If you're using Python, there's the powerful spaCy or NLTK packages to handle all this linguistic complexity.
In Ruby, however, there are exactly zero well-maintained, multilingual tokenisation gems at the time of writing this. So, we settled on a lengthy but well-tested Regex to scan and tokenize the string, with additional rules based on the features of the language in question:
# This tokenises the input string, or breaks it into actual words (leaving out spaces)
tokens = initial_string.scan(/[^\s]+/).reject { |token| token == " " }
# This gives us a few more tokens for things like question or exclamation marks.
tokens = tokens.map { |token| token.scan(/[\]\[¡!"&()*+,.\/:;<=>¿?@\^_`{|}~-]+|[^\]\[¡!"&()*+,.\/:;<=>¿?@\^_`{|}~-]+/) }.flatten
As such, we don't need to store the phrase as a full string. Instead, its form is stitched back together according to the order of the words, which allows you to manipulate it.

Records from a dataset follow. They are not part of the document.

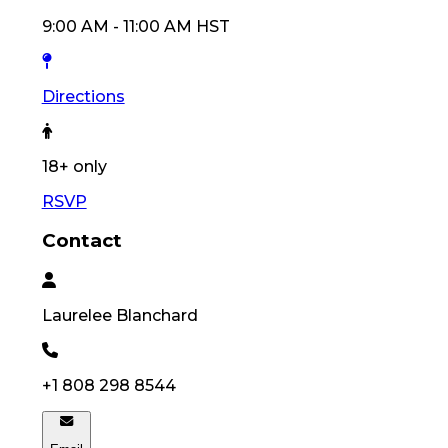
9:00 AM
-
11:00 AM
HST
Directions
18
+ only
RSVP
Contact
Laurelee
Blanchard
+1 808 298 8544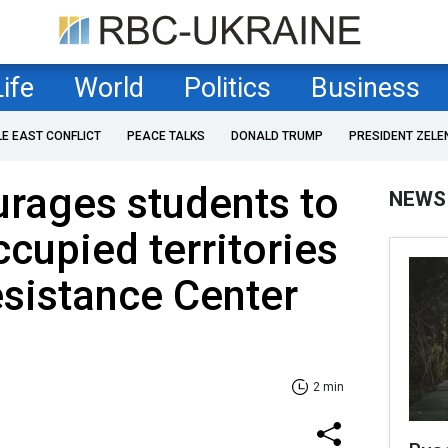
Life
World
Politics
Business
LE EAST CONFLICT
PEACE TALKS
DONALD TRUMP
PRESIDENT ZELE
rages students to
NEWS
ccupied territories
esistance Center
2 min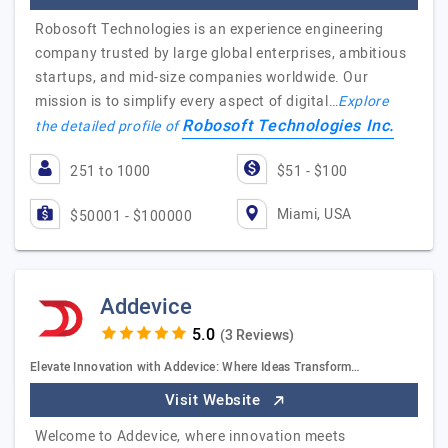
Robosoft Technologies is an experience engineering
company trusted by large global enterprises, ambitious
startups, and mid-size companies worldwide. Our
mission is to simplify every aspect of digital…
Explore
Robosoft Technologies Inc.
the detailed profile of
251 to 1000
$51 - $100
Miami, USA
$50001 - $100000
Addevice
(3 Reviews)
Elevate Innovation with Addevice: Where Ideas Transform…
Visit Website
Welcome to Addevice, where innovation meets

Footnote on deciding to use React and GraphQL
Although internal tooling is often a domain where you can comfortably rely on Rails views (with a sprinkle of JS), Sequences was an exception. As you see from the interactions above, there is a non-trivial amount of editable and dynamic state going on, with implications for both function and form. Moreover, in any word within the sequence, there are subcomponents (the word, the coloured stepper and the list of responses) which are themselves interactive and conditionally rendered. It didn't take long after choosing React for it to be a net saving in cognitive overhead.
GraphQL (using Robert Mosolgo's graphql-ruby gem) was a complementary choice, for similar reasons. Sequences have lots of nested collections, from which we pluck specific fields, and this is handled cleanly and intuitively in GraphQL. Adding new features (like groups) becomes little more than adding a new field to the query string, and ensuring the flow of data is managed. By batching with Shopify's graphql-batch gem, we were also able to minimize the N+1 queries.